Sheffield Hallam University has issued over 120 “risk of redundancy” letters to academic staff amid ongoing financial difficulties for the institution.
A voluntary redundancy scheme opened on the 6th March, with staff having until 18th March to apply to it or, alternatively, to a limited number of new roles.
As a result of the move, the UCU, the union for staff in higher education, have accused Hallam’s leadership of breaching the national pay structure for academic staff, agreed between employers and staff in 2004.
In their view, Hallam proposals amount to abolishing the highest salary band on the structure, replacing Grade 9 ‘Principal Lecturers’ with lower paid Grade 6 ‘Academic tutors’.
Hallam’s UCU branch argued that the move would “be a further degradation of teaching standards at the University”, with Jo Grady, the Union’s national General Secretary warning it could lead to “serious damage to the industrial relations between the university and the UCU.”
Speaking to the BBC, a Hallam spokesperson said the academic tutor role wouldn’t replace the principal lecturer roles and was simply a “new entry-level position for those looking to begin their academic career”.

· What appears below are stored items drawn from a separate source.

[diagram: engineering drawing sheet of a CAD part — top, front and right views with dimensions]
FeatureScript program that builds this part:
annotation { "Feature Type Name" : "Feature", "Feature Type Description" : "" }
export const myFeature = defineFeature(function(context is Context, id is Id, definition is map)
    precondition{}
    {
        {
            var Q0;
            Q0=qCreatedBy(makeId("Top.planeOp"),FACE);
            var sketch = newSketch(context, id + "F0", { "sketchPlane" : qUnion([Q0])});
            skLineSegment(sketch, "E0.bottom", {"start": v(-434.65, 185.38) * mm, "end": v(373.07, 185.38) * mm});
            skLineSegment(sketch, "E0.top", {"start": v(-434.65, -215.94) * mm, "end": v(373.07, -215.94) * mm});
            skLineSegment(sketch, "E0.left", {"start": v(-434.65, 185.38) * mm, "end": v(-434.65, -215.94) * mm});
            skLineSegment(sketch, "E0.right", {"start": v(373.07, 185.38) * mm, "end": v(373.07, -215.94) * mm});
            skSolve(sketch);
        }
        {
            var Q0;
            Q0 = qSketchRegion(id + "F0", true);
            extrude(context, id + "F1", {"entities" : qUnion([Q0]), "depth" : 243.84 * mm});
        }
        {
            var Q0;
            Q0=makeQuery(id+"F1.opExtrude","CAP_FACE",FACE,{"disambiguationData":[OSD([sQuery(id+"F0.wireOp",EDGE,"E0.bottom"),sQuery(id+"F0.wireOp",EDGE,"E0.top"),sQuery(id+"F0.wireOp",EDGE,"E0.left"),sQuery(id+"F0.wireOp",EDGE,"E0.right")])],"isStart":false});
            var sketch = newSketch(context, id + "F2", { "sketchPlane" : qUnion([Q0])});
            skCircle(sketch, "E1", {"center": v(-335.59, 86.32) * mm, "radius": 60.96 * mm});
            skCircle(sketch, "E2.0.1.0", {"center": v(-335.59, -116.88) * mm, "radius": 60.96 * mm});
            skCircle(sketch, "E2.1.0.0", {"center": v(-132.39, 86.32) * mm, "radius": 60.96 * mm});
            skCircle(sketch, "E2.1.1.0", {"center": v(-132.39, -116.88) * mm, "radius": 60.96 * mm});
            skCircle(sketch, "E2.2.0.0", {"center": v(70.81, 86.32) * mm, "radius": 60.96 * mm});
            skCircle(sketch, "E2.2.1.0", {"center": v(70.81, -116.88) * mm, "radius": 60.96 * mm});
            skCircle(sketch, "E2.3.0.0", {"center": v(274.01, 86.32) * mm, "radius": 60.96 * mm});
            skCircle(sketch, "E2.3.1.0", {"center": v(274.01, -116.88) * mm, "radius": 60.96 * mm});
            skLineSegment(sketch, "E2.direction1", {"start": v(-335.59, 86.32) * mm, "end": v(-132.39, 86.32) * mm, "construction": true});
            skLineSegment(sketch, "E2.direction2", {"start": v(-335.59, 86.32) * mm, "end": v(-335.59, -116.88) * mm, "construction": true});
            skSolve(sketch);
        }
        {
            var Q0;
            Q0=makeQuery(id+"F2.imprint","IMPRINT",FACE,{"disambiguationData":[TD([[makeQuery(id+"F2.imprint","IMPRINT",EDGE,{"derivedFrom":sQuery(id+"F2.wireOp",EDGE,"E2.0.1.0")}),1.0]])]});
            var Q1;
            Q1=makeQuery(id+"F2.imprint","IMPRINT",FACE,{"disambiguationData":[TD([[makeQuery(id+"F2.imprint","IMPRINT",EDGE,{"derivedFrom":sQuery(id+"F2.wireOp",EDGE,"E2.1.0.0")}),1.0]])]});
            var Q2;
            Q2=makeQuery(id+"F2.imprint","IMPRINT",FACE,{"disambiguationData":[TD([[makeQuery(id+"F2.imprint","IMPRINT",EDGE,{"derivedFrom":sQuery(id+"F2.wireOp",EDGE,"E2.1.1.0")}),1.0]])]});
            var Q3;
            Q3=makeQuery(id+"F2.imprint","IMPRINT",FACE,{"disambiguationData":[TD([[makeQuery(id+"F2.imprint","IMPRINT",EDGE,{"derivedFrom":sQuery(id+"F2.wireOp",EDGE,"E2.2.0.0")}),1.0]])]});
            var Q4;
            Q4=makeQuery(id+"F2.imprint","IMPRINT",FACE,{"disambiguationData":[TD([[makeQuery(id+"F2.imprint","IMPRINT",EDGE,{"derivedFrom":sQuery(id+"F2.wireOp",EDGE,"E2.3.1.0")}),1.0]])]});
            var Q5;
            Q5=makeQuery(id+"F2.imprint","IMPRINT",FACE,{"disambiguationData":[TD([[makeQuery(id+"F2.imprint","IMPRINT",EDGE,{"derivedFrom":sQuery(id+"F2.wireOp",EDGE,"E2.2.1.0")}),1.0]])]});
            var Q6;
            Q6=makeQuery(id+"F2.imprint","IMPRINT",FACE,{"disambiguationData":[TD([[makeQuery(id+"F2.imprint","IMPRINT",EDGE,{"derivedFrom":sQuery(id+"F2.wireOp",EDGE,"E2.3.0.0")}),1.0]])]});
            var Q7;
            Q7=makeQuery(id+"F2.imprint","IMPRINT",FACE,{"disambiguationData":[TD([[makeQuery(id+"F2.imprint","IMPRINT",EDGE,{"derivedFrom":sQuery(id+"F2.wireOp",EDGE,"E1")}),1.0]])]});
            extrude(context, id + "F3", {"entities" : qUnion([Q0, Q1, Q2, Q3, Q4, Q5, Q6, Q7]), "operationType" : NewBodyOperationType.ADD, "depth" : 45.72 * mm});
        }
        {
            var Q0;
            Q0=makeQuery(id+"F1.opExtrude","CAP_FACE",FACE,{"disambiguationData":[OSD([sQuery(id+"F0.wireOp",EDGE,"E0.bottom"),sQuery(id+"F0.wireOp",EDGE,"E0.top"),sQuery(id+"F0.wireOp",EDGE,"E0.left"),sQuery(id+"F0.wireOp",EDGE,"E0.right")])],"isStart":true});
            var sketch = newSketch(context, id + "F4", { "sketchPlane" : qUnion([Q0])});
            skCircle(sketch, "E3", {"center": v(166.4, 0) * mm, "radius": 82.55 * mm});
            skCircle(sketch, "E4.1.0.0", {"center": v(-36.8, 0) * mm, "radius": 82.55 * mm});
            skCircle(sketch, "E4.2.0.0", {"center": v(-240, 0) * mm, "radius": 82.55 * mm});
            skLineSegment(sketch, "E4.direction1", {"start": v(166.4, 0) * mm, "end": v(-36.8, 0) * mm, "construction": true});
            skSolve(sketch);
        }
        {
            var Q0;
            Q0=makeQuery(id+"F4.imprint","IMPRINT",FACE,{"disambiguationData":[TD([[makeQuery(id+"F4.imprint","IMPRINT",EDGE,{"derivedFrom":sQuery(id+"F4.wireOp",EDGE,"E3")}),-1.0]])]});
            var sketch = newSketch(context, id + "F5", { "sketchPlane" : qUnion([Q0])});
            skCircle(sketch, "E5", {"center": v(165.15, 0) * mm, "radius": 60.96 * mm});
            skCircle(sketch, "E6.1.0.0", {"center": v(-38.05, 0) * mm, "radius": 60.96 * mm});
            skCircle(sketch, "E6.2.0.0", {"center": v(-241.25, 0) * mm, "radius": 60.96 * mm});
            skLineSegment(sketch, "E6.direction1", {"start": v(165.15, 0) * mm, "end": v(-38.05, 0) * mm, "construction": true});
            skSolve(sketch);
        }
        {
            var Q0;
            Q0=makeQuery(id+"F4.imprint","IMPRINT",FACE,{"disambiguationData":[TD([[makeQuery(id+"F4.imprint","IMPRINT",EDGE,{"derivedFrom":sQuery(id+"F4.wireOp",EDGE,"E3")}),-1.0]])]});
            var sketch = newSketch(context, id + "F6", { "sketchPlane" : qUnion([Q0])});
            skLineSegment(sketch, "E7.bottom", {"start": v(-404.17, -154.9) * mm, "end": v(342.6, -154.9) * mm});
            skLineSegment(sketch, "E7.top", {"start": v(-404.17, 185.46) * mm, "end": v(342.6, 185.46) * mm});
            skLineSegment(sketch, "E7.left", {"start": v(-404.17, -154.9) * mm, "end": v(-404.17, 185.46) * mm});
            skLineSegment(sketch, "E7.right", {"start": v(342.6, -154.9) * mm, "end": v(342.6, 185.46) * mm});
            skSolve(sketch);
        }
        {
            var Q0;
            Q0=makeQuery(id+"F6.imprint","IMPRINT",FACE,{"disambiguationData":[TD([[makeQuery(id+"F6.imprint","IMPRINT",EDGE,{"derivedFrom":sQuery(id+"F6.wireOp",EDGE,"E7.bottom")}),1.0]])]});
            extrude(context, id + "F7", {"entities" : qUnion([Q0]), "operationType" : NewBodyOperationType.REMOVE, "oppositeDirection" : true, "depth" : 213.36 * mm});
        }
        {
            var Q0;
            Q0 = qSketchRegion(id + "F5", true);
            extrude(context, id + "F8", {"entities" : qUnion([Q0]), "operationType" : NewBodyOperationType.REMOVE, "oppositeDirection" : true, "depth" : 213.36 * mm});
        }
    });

This move follows February’s announcement of wide-ranging cuts to ease the University’s budget deficit, which proposed reducing academic staff by 5%, consolidating multiple departments and bringing all current recruitment to a halt.
At the time, Hallam identified rising energy and pension costs, as well as tuition fees failing to rise with inflation and a drop in international student numbers, as factors affecting their revenue.
Alternatively, Hallam’s UCU branch blames the deficit on “risky financial choices” made by university management, including plans to open a London campus.
Going forwards, they state they are “committed to working with the university to find alternative solutions which do not include staff redundancies and a weakening of teaching standards”.